Pada suatu ketika, kami sampai pada satu topik kesederhanaan dan kerendahatian seperti yang menjadi tampilan dirinya yang khas itu. Kemeja kesukaannya pun kami bahas, karena nyaris selalu mengenakan lengan panjang putih. Sudah begitu pun, lengan bajunya sering digulung sekenanya saja.
Lalu celanya yang berwarna gelap. Tas jinjingnya yang selalu penuh sesak dengan buku-buku yang sangat dia hafal di luar kepala.
Ikhwal bukunya di ruang kerjanya, kebih dakhsyat dari toko buku Sumur Bangung yang paling lengkap pada jaman itu.
Rumah tinggalnya sangat sederhana. Apalagi dia memilih tinggal di kampung, seakan-akan hendak menyelaraskan dengan rumah hunian lain yang kebanyakan milik rakyat jelata. Maklumlah, dia tak hendak ngotot mendapat perumagan dosen yang disediakan oleh pihak
Universitas. Tapi ruang perpustakaan pribadinya waw, belum pernah saya saksikan di rumah satu orang Profesor yang pernah saya kunjungi pada masa itu. Hingga saya membayangkan, perpustakaan pribadinya ketika itu mungkin sepadan dengan milik Wakil Presiden Muhammad Hatta yang sebagian tampaknya telah dijadijan Yayasan Perpustakaan di Yogyakarta.
Yang menarik, Guru Besar yang kami tasbihkan sendiri dalam kelompok studi bersama di luar lingkungan perguruan tinggi itu, justru lebih bersahaja lagi misalnya ketika disanding dengan Prof. Lafran Pane yang selalu naik sepeda ke kampus dari tempat tinggalnya di Kampus IKIP Negeri Karang Malang, Yogyakarta. Guru besar kami justru gemar menumpang angkot yang cukup dominan digunakan oleh kalangan mahasiswa ketika itu. Pendek kata, tak sedikit mahasiswa maupun mahasiswi yang mengenal sosoknya, jadi salah tingkah ketika kepergok bersamanya di atas angkot yang sama.
Bahkan tak jarang, mereka yang hendak membatar ongkos untuknya ditolak dengan halus dan kelakarnya yang segar. Sebaliknya, ketika guru besar ini hendak turun, dia membayar semua ongkos penumpang yang turun bersamanya di halte kampus yang sama. Sebab dia sangat yakin mahasiswa dan mahasiswi yang turun bersamaan dengan dirinya itu adalah dari kampus yang sama di tempatnya mengajar.
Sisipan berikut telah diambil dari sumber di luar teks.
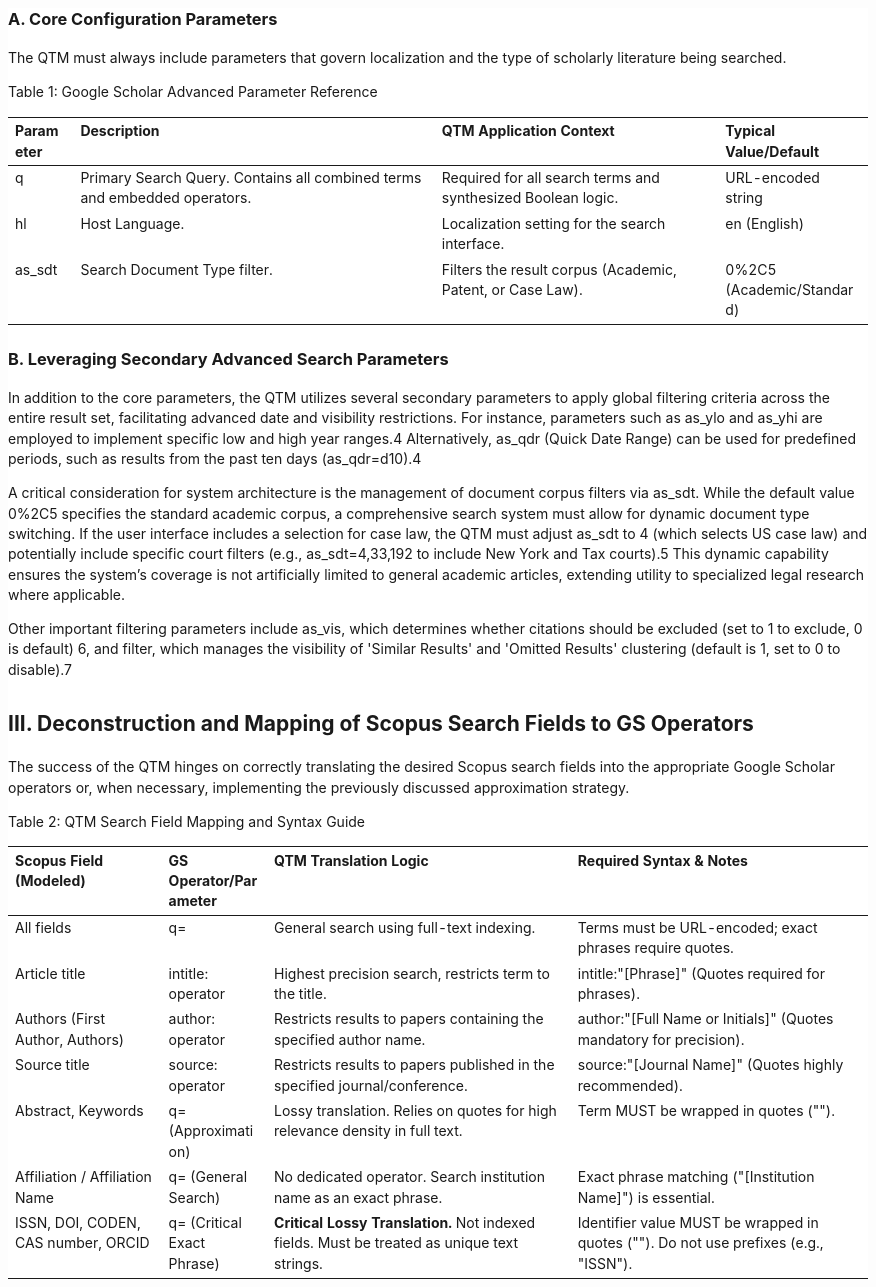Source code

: ### **A. Core Configuration Parameters**

The QTM must always include parameters that govern localization and the type of scholarly literature being searched.

Table 1: Google Scholar Advanced Parameter Reference

| Parameter | Description | QTM Application Context | Typical Value/Default |
| :---- | :---- | :---- | :---- |
| q | Primary Search Query. Contains all combined terms and embedded operators. | Required for all search terms and synthesized Boolean logic. | URL-encoded string |
| hl | Host Language. | Localization setting for the search interface. | en (English) |
| as\_sdt | Search Document Type filter. | Filters the result corpus (Academic, Patent, or Case Law). | 0%2C5 (Academic/Standard) |

### **B. Leveraging Secondary Advanced Search Parameters**

In addition to the core parameters, the QTM utilizes several secondary parameters to apply global filtering criteria across the entire result set, facilitating advanced date and visibility restrictions. For instance, parameters such as as\_ylo and as\_yhi are employed to implement specific low and high year ranges.4 Alternatively, as\_qdr (Quick Date Range) can be used for predefined periods, such as results from the past ten days (as\_qdr=d10).4

A critical consideration for system architecture is the management of document corpus filters via as\_sdt. While the default value 0%2C5 specifies the standard academic corpus, a comprehensive search system must allow for dynamic document type switching. If the user interface includes a selection for case law, the QTM must adjust as\_sdt to 4 (which selects US case law) and potentially include specific court filters (e.g., as\_sdt=4,33,192 to include New York and Tax courts).5 This dynamic capability ensures the system’s coverage is not artificially limited to general academic articles, extending utility to specialized legal research where applicable.

Other important filtering parameters include as\_vis, which determines whether citations should be excluded (set to 1 to exclude, 0 is default) 6, and filter, which manages the visibility of 'Similar Results' and 'Omitted Results' clustering (default is 1, set to 0 to disable).7

## **III. Deconstruction and Mapping of Scopus Search Fields to GS Operators**

The success of the QTM hinges on correctly translating the desired Scopus search fields into the appropriate Google Scholar operators or, when necessary, implementing the previously discussed approximation strategy.

Table 2: QTM Search Field Mapping and Syntax Guide

| Scopus Field (Modeled) | GS Operator/Parameter | QTM Translation Logic | Required Syntax & Notes |
| :---- | :---- | :---- | :---- |
| All fields | q= | General search using full-text indexing. | Terms must be URL-encoded; exact phrases require quotes. |
| Article title | intitle: operator | Highest precision search, restricts term to the title. | intitle:"\[Phrase\]" (Quotes required for phrases). |
| Authors (First Author, Authors) | author: operator | Restricts results to papers containing the specified author name. | author:"\[Full Name or Initials\]" (Quotes mandatory for precision). |
| Source title | source: operator | Restricts results to papers published in the specified journal/conference. | source:"\[Journal Name\]" (Quotes highly recommended). |
| Abstract, Keywords | q= (Approximation) | Lossy translation. Relies on quotes for high relevance density in full text. | Term MUST be wrapped in quotes (""). |
| Affiliation / Affiliation Name | q= (General Search) | No dedicated operator. Search institution name as an exact phrase. | Exact phrase matching ("\[Institution Name\]") is essential. |
| ISSN, DOI, CODEN, CAS number, ORCID | q= (Critical Exact Phrase) | **Critical Lossy Translation.** Not indexed fields. Must be treated as unique text strings. | Identifier value MUST be wrapped in quotes (""). Do not use prefixes (e.g., "ISSN"). |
Kini guru besar itu aku yakin semakin hidup nyaman dan damai di surga. Karena kebaikan perbuatannya yang banyak dan pepak dengan ilmu pengetahuan serta pengalaman dan warna hidup yang indah, telah mewarnai semua anggota kelompok studi dan penelitian kami dari usuhan dan dibimbing yang ugagari dan tanpa pamrih itu.
Agaknya, inilah pengalaman spiritual yang indah bersandar pada intelektual yang bebas dan terbuka, jujur dan ikhlas untuk memberi dan menerima apa adanya. Tak sombong, tidak jumawa dengan puncak-puncak keilmuan yang telah dicapai. Sebab masih ada puncak atau bahkan kedalaman dari gunung yang lain, sangat mungkin dan banyak yang belum diarungi berikut panorama uniknya yang indah. Maka abadilah sosok dan namanya diantara celah benak kami sebagai anak didik ideologisnya yang sejati.
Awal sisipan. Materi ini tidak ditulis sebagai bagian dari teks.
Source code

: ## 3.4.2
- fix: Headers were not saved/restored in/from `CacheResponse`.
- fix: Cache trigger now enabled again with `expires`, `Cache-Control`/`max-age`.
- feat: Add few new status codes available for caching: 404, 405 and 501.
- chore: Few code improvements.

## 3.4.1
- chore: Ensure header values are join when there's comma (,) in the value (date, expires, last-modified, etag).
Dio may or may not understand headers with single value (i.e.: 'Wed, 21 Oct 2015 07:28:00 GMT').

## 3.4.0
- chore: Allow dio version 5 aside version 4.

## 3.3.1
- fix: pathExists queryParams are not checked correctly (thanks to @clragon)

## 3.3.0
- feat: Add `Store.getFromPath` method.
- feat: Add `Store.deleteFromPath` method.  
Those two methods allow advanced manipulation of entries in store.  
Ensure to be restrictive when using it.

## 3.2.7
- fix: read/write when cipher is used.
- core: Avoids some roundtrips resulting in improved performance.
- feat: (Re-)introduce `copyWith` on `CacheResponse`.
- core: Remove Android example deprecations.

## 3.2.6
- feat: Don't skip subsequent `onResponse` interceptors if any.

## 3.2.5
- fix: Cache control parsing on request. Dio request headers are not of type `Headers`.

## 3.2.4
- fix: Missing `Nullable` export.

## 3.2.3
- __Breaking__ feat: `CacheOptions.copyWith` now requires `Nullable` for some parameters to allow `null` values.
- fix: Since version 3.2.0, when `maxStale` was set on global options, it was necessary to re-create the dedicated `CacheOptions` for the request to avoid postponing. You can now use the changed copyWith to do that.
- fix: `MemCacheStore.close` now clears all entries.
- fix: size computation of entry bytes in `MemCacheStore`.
Dia pintar, tapi tetap rendah hati. Dia terkenal, namun tetap tidak pongah. Dia tidak terlalu kaya, tapi selalu ingin berbagi — tak hanya ilmu, pengetahuan dan pengalaman — tapi juga materi yang mungkin tidak seberapa nilainya. Dan agaknya, bakti kami yang paling bermakna adalah selalu mengenang sosoknya sambil terus mengirim do’a bzgi ruhnya di surga. Sebab hanya dengan begitu, warisan ilmu, pengerahuan serta pengalaman yang kami warisi dapat lebih berlipat manfaat dan gunanya bagi generasi berikut yang sempat dan bernasib bagus untuk mencercap warisannya juga.